* [THE TASK]:
From the records below, pick out and copy every line that contains the word "device".

* [RECORDS FOR THIS TASK]:
··········

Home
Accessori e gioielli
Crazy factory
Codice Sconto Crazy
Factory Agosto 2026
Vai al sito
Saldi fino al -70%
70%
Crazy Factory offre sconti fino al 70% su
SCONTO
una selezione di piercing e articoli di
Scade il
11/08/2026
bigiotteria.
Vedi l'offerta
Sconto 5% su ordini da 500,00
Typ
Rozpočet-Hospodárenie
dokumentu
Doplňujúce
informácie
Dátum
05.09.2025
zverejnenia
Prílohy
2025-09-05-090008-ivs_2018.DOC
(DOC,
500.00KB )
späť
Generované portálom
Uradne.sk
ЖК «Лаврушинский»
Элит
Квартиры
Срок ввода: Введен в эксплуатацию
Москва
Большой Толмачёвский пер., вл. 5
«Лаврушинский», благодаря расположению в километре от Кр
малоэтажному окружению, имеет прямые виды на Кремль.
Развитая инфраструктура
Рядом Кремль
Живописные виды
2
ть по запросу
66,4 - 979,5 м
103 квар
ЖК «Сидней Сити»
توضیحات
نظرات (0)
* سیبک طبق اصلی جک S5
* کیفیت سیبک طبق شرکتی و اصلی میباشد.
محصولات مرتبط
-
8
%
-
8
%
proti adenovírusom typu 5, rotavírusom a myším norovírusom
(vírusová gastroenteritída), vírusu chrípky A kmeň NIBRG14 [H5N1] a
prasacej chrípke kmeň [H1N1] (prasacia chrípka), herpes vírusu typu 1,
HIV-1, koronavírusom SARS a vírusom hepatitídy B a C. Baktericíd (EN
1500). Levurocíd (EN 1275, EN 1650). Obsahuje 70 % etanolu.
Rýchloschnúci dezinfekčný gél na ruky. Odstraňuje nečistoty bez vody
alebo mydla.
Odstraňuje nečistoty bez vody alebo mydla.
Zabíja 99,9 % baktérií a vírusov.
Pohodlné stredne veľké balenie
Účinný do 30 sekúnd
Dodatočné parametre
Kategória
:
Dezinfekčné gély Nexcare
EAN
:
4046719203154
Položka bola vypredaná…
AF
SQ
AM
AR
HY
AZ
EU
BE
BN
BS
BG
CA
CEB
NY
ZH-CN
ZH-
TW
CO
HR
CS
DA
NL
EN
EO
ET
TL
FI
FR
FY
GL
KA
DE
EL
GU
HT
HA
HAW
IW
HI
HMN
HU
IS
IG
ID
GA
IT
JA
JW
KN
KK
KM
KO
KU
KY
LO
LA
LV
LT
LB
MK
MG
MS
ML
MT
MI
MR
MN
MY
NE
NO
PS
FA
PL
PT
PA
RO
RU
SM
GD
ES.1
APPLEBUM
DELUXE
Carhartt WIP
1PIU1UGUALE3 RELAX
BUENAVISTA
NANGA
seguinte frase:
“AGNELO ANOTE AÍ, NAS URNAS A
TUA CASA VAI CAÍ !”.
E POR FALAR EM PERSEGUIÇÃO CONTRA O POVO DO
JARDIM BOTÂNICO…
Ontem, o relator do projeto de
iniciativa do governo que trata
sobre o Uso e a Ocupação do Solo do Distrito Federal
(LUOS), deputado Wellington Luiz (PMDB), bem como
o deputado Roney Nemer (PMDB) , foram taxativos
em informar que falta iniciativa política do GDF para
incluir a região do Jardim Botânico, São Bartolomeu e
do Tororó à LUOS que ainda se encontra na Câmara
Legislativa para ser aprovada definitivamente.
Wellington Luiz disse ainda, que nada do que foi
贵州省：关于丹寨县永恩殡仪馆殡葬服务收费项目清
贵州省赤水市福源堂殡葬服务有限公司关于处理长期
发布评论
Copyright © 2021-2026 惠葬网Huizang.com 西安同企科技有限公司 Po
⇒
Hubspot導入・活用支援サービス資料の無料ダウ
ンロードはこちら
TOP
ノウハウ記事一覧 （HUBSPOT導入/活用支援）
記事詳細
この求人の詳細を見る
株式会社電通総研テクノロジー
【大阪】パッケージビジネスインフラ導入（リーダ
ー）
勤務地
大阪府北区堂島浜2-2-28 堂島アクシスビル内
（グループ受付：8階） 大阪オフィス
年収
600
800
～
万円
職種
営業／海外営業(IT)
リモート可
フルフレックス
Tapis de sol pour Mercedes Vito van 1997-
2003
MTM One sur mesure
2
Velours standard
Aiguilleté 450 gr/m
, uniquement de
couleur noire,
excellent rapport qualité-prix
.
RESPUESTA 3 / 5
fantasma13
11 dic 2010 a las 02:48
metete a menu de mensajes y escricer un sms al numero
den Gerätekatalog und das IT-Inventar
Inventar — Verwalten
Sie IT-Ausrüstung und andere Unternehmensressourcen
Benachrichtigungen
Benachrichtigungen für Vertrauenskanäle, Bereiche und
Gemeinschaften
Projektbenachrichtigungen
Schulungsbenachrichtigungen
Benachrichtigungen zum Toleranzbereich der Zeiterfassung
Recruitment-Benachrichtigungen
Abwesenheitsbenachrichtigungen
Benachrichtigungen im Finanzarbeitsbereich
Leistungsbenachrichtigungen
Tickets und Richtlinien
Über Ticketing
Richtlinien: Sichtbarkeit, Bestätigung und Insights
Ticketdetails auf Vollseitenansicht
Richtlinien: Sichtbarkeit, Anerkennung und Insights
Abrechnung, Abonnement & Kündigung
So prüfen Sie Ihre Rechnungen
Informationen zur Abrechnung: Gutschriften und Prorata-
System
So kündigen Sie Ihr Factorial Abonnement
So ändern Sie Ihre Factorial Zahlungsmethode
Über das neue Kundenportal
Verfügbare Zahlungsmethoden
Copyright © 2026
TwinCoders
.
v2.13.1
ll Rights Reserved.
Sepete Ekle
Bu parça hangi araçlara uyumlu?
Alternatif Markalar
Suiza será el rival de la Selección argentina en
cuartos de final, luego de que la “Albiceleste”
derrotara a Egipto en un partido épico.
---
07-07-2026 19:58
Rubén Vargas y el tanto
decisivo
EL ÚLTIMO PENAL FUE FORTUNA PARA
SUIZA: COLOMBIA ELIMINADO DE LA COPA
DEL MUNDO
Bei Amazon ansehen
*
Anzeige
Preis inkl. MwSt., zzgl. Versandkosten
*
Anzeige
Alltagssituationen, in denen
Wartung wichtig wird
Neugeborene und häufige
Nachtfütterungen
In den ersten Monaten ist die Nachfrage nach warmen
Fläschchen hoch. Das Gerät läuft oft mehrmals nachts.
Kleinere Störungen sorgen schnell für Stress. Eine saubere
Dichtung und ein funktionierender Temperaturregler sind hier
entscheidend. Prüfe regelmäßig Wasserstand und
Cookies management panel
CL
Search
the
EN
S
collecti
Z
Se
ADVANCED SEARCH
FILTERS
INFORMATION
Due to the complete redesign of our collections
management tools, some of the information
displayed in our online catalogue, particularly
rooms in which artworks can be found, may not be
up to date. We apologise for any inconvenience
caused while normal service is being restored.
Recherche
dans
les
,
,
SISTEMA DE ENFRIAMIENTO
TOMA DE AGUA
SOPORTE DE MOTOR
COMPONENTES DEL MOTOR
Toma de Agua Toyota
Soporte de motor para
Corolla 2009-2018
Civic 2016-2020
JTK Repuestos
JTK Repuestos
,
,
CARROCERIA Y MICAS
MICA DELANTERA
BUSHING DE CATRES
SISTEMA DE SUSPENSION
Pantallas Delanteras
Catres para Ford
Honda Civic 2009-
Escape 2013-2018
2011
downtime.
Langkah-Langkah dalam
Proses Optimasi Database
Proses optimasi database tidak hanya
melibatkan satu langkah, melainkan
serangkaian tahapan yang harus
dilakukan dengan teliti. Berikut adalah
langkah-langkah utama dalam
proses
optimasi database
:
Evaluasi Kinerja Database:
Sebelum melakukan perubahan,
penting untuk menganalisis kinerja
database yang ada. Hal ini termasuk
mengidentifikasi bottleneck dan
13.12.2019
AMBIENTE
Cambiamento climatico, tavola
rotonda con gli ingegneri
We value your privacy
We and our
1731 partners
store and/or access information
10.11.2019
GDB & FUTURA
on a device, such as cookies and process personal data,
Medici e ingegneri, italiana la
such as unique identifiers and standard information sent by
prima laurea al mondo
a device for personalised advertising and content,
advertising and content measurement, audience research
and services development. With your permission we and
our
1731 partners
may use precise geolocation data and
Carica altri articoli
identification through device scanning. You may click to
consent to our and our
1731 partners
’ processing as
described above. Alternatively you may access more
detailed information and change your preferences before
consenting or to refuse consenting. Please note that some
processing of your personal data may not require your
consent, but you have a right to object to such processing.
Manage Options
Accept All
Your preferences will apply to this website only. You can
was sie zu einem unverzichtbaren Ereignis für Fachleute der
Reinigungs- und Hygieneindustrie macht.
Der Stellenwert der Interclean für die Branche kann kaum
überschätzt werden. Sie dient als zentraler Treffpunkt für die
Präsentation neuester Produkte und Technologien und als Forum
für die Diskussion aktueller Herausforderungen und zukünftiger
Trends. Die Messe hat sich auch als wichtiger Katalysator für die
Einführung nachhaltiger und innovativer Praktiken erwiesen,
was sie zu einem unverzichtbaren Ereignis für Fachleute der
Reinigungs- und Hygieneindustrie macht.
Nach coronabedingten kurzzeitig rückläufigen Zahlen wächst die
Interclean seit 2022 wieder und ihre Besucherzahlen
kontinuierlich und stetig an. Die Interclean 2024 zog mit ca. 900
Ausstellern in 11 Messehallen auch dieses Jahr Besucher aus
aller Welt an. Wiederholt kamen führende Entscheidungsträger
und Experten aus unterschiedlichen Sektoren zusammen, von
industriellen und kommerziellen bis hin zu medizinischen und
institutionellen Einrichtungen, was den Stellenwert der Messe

··········

* [RESULT OF THIS TASK]:
on a device, such as cookies and process personal data,
a device for personalised advertising and content,
identification through device scanning. You may click to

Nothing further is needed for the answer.